Prove that
one over one squared plus one over two squared plus one over three squared....... plus one over 1000 squared is smaller than two. Details please.
1 * 1 = 1
1/3 * 1/3 = 1/9
1/1000 * 1/1000 = 1/1,000,000
Here are three proofs, take your pick.
http://en.wikipedia.org/wiki/Basel_problem
1/2^2<1/(1*2)=1-1/2
1/3^2<1/(2*3)=1/2-1/3
1/4^2<1/(3*4)=1/3-1/4
......................
1/999^2<1/(998*999)=1/998-1/999
1/1000^2<1/(999*1000)=1/999-1/1000
Now add all inequalities
http://www.southernct.edu/~sandifer/Ed/History/Preprints/Talks/NYU%20Basel%20Problem%20Paper.PDF
Could you expand more on the answer anoymomous?
To prove that the expression "1/1^2 + 1/2^2 + 1/3^2 + ... + 1/1000^2" is less than 2, we can use an approach called the comparison test.
Let's consider the harmonic series, which is the sum of the reciprocal of the positive integers: 1 + 1/2 + 1/3 + 1/4 + ...
The comparison test states that if a series is term-wise less than another series which is known to diverge, then the original series also diverges. In this case, since the harmonic series diverges, we can prove that the given series also diverges.
First, let's rewrite the given series as "1/1^2 + 1/2^2 + 1/3^2 + ... + 1/n^2 + ...". Note that "n" can be any positive integer.

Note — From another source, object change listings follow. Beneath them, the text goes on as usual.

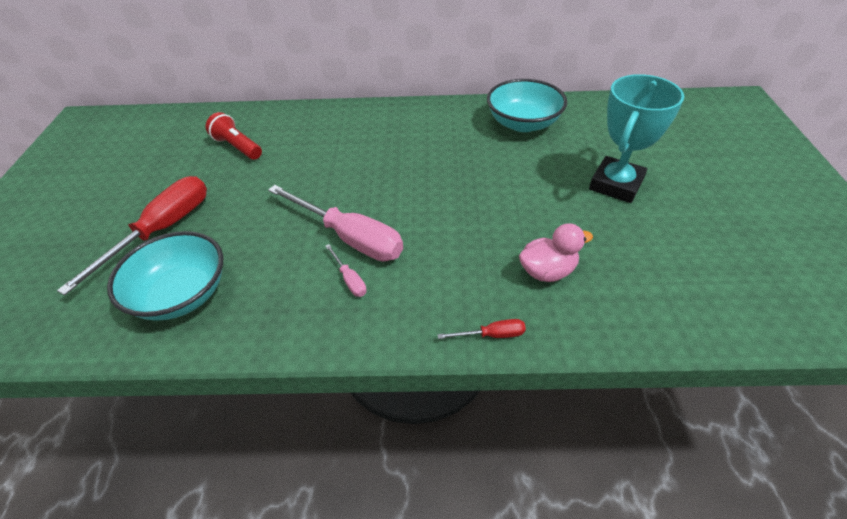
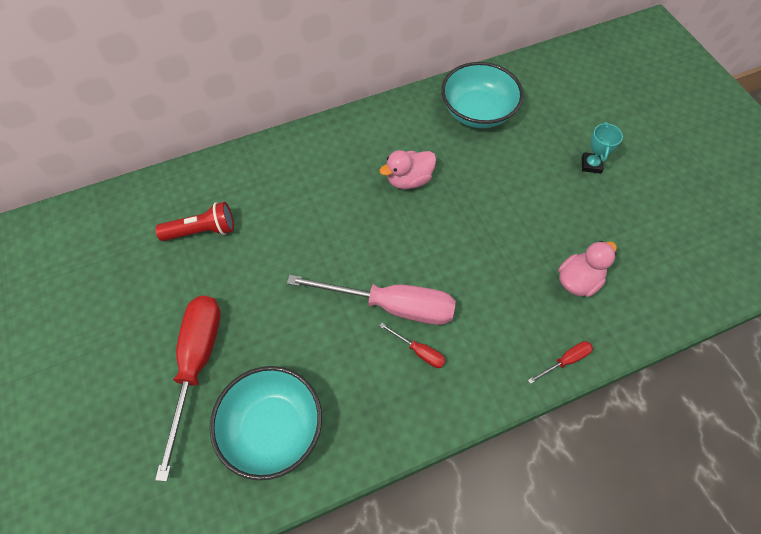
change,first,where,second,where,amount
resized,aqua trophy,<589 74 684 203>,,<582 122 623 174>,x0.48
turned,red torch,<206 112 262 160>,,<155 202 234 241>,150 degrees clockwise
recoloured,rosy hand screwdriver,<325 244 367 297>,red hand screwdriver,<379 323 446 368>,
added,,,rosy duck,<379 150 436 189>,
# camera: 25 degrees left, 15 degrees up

Now, let's consider the sum of the reciprocal of squares starting from 1/4 instead of 1/1: 1/4 + 1/5 + 1/6 + ... + 1/n^2 + ...
We can see that this series is term-wise less than the harmonic series because each term is a reciprocal of a larger number. In other words, each term in the new series is less than or equal to the corresponding term in the harmonic series.
Since the harmonic series diverges, this new series also diverges. Therefore, the original series "1/1^2 + 1/2^2 + 1/3^2 + ... + 1/1000^2" must also diverge.
Now, we need to determine the upper limit of this diverging series. We can use the integral test to estimate the sum.
The integral test states that if a function f(x) is positive, continuous, and decreasing for x ≥ 1, and if the series "f(1) + f(2) + f(3) + ... + f(n) + ..." and the integral "∫f(x) dx" both exist, then the series and the integral either both converge or both diverge.
In this case, let f(x) = 1/x^2. We can see that f(x) is positive, continuous, and decreasing for x ≥ 1.
Now, let's integrate f(x) from 1 to infinity:
∫(1/x^2) dx = [-1/x] evaluated from 1 to infinity = (-1/infinity) - (-1/1) = 0 + 1 = 1
Since the integral of f(x) is equal to 1, which is a finite value, this implies that the original series converges.
Therefore, the sum of "1/1^2 + 1/2^2 + 1/3^2 + ... + 1/1000^2" is less than the upper limit of a converging series, which is 1.
Since 1 is less than 2, we can conclude that "1/1^2 + 1/2^2 + 1/3^2 + ... + 1/1000^2" is smaller than 2.